Where does the word "radius" show up in the data? Please find each such line and copy it.

• [TASK MATERIAL]

::::::

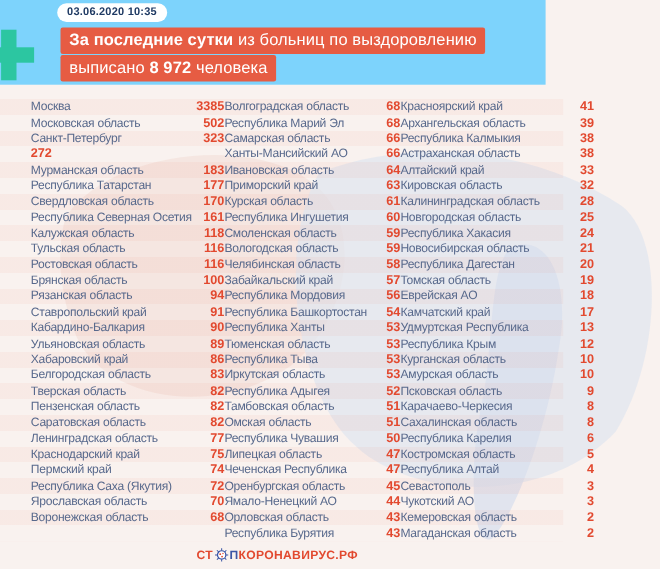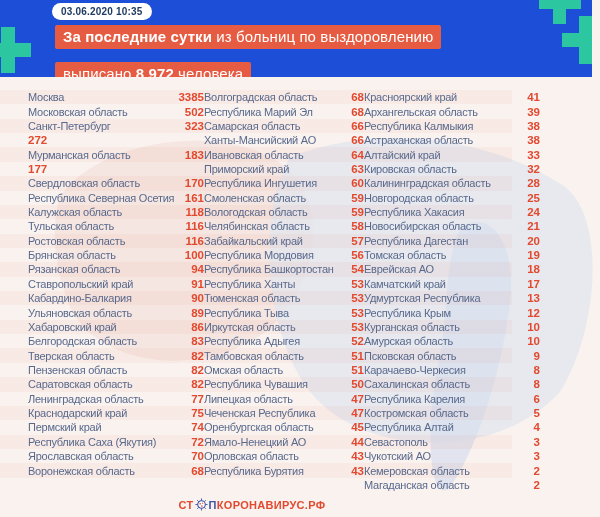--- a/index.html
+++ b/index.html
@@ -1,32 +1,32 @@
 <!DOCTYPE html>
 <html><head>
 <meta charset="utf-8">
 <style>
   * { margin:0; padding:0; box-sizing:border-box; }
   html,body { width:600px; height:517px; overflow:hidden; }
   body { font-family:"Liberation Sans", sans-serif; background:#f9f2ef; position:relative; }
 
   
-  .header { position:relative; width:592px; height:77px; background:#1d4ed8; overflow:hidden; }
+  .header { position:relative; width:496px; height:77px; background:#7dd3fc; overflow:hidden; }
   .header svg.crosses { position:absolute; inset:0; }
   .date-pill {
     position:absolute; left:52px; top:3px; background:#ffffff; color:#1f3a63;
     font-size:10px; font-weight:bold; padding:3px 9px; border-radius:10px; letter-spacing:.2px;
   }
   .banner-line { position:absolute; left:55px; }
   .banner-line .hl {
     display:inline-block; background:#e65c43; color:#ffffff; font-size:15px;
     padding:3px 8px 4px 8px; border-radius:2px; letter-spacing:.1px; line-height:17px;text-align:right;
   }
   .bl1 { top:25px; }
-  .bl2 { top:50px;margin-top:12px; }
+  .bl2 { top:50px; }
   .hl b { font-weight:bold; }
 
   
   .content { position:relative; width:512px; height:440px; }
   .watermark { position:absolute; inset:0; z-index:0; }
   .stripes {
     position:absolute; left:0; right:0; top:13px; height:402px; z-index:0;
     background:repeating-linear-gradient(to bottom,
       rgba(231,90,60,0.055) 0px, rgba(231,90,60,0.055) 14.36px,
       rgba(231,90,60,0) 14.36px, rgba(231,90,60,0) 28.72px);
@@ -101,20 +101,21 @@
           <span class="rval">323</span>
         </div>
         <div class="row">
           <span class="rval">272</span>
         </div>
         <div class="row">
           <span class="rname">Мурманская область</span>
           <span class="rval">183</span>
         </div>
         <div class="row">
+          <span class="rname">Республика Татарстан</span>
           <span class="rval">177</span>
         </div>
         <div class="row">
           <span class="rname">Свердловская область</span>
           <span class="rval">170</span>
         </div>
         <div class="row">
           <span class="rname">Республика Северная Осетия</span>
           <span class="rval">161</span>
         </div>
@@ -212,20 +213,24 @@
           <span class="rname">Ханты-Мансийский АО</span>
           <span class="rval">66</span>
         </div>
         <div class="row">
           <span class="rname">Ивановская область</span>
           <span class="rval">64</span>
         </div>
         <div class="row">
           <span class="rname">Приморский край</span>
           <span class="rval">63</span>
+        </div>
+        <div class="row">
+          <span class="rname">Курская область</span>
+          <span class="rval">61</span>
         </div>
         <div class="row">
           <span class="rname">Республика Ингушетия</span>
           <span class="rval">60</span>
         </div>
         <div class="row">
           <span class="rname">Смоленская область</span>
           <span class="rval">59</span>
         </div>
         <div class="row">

::::::

• [ANSWER TO THE EXERCISE]
     font-size:10px; font-weight:bold; padding:3px 9px; border-radius:10px; letter-spacing:.2px;
     padding:3px 8px 4px 8px; border-radius:2px; letter-spacing:.1px; line-height:17px;text-align:right;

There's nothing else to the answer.